• [Stored items from a collection]
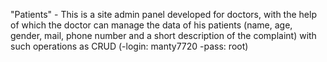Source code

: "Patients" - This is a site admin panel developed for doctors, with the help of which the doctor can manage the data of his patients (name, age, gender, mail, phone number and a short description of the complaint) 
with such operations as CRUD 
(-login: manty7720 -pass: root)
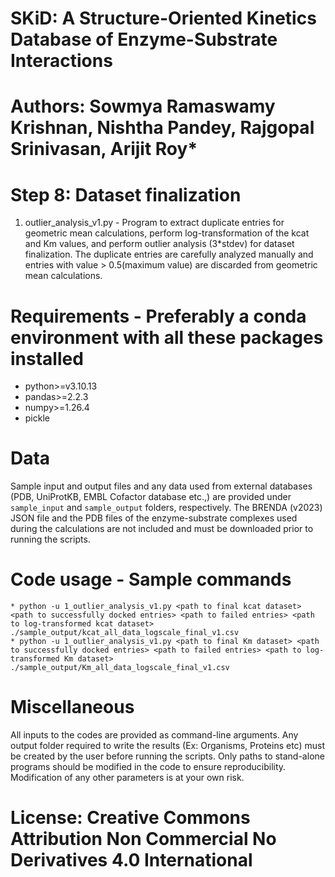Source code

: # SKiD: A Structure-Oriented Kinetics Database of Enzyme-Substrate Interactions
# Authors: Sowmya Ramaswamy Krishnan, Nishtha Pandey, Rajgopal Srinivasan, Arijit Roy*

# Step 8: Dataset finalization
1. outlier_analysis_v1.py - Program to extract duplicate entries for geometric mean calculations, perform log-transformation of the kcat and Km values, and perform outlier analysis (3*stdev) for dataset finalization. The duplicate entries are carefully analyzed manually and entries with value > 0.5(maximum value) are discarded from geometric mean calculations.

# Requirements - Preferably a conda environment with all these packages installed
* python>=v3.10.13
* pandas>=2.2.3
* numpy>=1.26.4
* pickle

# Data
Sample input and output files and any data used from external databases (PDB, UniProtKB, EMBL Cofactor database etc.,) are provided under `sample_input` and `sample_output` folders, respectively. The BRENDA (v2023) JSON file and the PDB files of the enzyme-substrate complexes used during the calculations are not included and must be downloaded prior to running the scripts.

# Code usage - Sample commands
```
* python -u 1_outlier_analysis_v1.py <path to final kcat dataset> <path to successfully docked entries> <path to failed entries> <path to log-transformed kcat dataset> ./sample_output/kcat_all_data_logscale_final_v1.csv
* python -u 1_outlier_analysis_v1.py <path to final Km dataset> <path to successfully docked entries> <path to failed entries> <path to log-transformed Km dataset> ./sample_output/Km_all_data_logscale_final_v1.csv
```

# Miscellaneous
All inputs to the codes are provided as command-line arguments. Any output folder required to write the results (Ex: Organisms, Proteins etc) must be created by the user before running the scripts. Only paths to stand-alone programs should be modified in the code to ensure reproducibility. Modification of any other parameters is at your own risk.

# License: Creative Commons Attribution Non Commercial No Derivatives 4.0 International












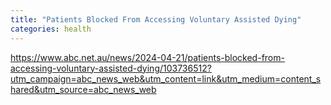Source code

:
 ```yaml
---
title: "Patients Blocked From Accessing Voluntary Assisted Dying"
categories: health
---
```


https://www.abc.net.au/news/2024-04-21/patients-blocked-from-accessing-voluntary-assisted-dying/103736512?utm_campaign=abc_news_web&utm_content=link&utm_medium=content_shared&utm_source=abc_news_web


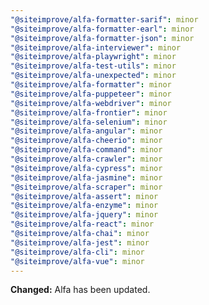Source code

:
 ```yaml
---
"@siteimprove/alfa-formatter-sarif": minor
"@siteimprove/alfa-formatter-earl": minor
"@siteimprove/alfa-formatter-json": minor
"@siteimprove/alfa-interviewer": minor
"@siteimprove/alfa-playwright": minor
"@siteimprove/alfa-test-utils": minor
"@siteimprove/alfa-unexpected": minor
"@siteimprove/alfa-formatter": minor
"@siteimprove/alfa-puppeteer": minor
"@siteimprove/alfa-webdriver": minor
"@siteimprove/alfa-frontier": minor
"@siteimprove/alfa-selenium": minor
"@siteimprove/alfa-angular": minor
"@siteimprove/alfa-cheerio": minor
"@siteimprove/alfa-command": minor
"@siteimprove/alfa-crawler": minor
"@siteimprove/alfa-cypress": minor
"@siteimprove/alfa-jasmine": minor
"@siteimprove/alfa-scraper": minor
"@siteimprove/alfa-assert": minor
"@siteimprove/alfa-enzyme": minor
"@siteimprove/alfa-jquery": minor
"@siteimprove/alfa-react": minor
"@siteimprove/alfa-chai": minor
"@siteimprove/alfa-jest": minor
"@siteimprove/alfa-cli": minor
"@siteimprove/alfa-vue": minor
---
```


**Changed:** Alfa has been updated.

• [Activity] Once you have counted the lines of the records that contain the word "failed", give the count and nothing else.

• [Solution to this problem] 2